A satellite is orbiting the Earth at a height of \( 10^4 \, \text{km} \) above the Earth's surface. If the radius of the Earth is \( 6.4 \times 10^6 \, \text{m} \), calculate the orbital speed of the satellite. (Gravitational constant \( G = 6.67 \times 10^{-11} \, \text{N} \cdot \text{m}^2/\text{kg}^2 \) and Earth's mass \( M = 6 \times 10^{24} \, \text{kg} \))
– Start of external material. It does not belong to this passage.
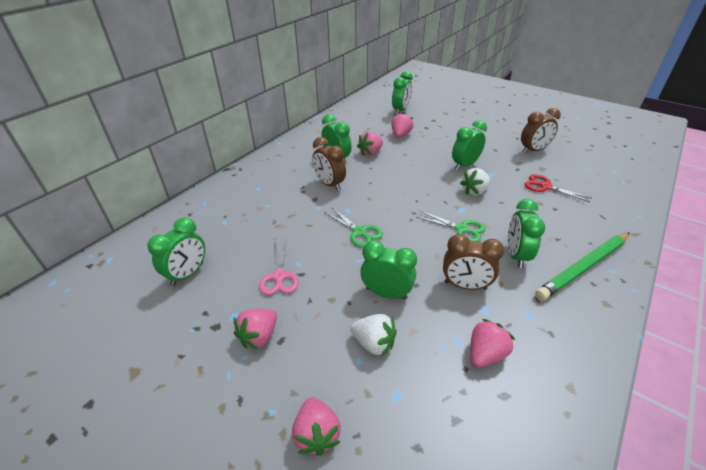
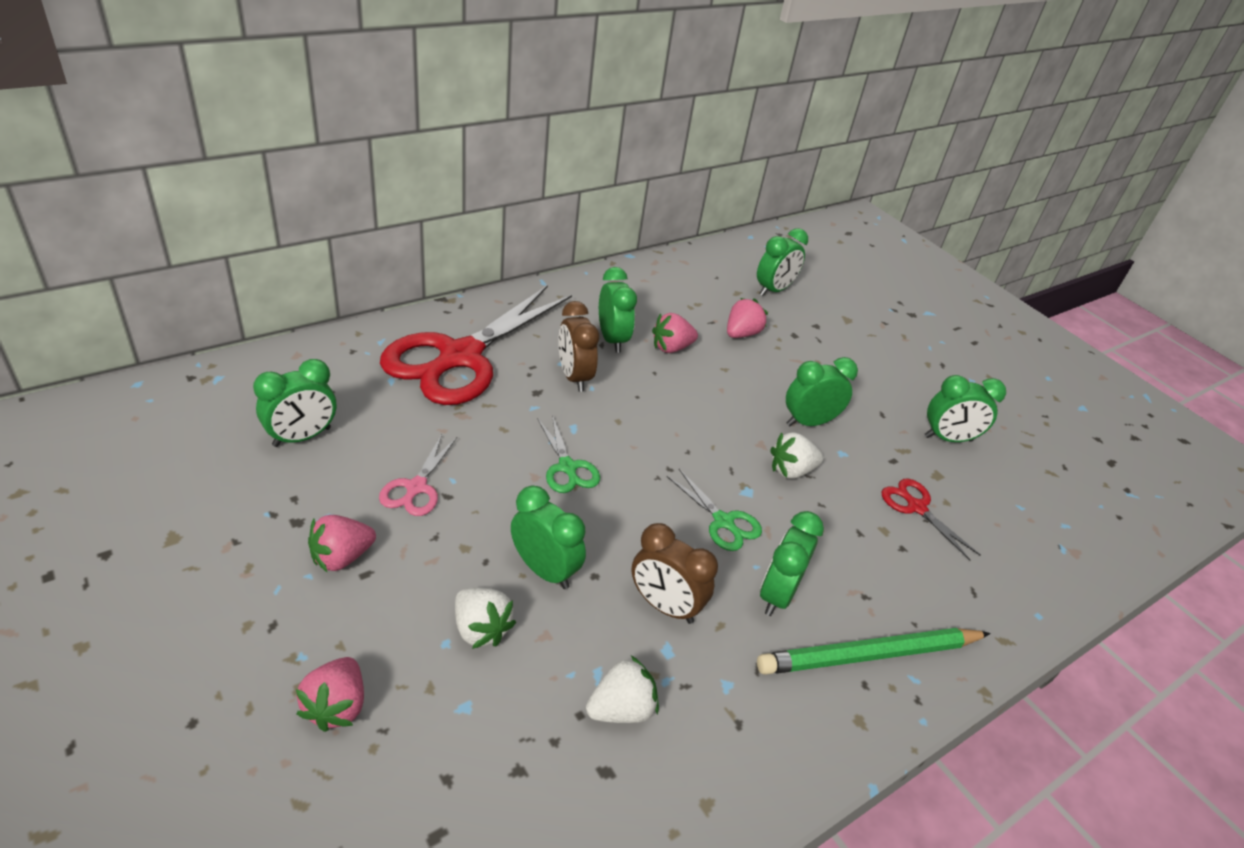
camera: 15 degrees right, 0 degrees up
pink strawberry [470,319,515,367] -> white strawberry [586,656,659,723]
brown clock [521,108,561,153] -> green clock [925,375,1006,442]
none -> red scissors [380,285,572,405]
• A. \( 7.0 \, \text{km/s} \)
• B. \( 8.0 \, \text{km/s} \)
• C. \( 9.0 \, \text{km/s} \)
• D. \( 10.0 \, \text{km/s} \)

Hint:

Remember: The orbital speed of a satellite depends on the mass of the Earth and the distance from the center of the Earth. A higher orbit results in a lower orbital speed.

Answer 1

The Correct Option is A

Step 1: Use the formula for the orbital speed of a satellite The orbital speed \( v \) of a satellite orbiting at a height \( h \) above the Earth's surface is given by: \[ v = \sqrt{\frac{GM}{r}} \] where: - \( G \) is the gravitational constant, - \( M \) is the mass of the Earth, - \( r \) is the distance from the center of the Earth to the satellite, which is \( r = R + h \), where \( R \) is the radius of the Earth. Step 2: Substitute the given values Given: - \( G = 6.67 \times 10^{-11} \, \text{N} \cdot \text{m}^2/\text{kg}^2 \), - \( M = 6 \times 10^{24} \, \text{kg} \), - Radius of the Earth \( R = 6.4 \times 10^6 \, \text{m} \), - Height of the satellite \( h = 10^4 \, \text{km} = 10^7 \, \text{m} \). The total distance from the center of the Earth to the satellite is: \[ r = 6.4 \times 10^6 + 10^7 = 1.64 \times 10^7 \, \text{m} \] Now, substitute these values into the orbital speed formula: \[ v = \sqrt{\frac{6.67 \times 10^{-11} \times 6 \times 10^{24}}{1.64 \times 10^7}} \] \[ v = \sqrt{\frac{4.002 \times 10^{14}}{1.64 \times 10^7}} = \sqrt{2.44 \times 10^7} = 4.93 \times 10^3 \, \text{m/s} = 7.0 \, \text{km/s} \] Answer: Therefore, the orbital speed of the satellite is \( 7.0 \, \text{km/s} \). So, the correct answer is option (1).